I’d put all of that under the heading of marginalization. But the key difference between those more vulnerable to radicalization (as determined by “their stated support for foreign fighters in Syria, Iraq, and Libya”) and those who are more resilient appears to be disappointed expectations, causing lack of hope:
This sentiment was linked to grievances related to negative interactions with government officials or law enforcement and poor economic conditions.
That does not however enable you to anticipate who will become a terrorist. We are talking, after all, about a very small sample, compared to the population of Tunisia, or even young males 20-35. We know that variability is high in small populations. Looking for a single profile is a mistake. There likely is none.

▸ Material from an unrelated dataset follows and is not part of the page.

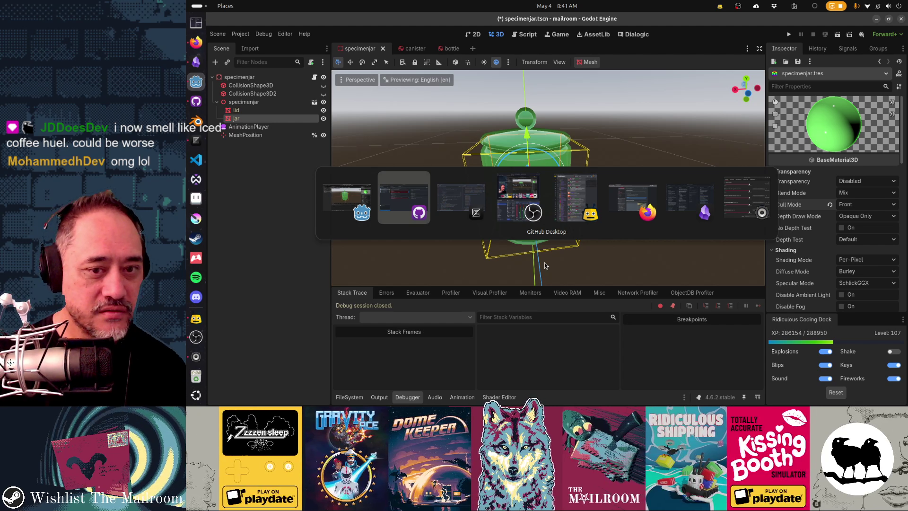
{"action": "key", "text": "Escape"}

So how does all this help you understand what to do? The key issue here is governance. Bad governance sets unrealistic expectations and disappoints them. Good governance sets realistic expectations and demonstrably meets them. There are going to be terrorists flowing out of Tunisia so long as the government there continues to disappoint, in particular expectations for jobs and less corruption.
The situation in Tunisia is not unique. Arab governments underperformed for decades without generating anything like the number of terrorists we are suffering from today. The Arab spring raised expectations. Its defeat in Syria, Libya, and Yemen has generated hopelessness. It’s not one of Newton’s three laws, but it is a formula for spawning young people who are willing to kill others or blow themselves up. There is no substitute for improved governance if we are going to undermine terrorism.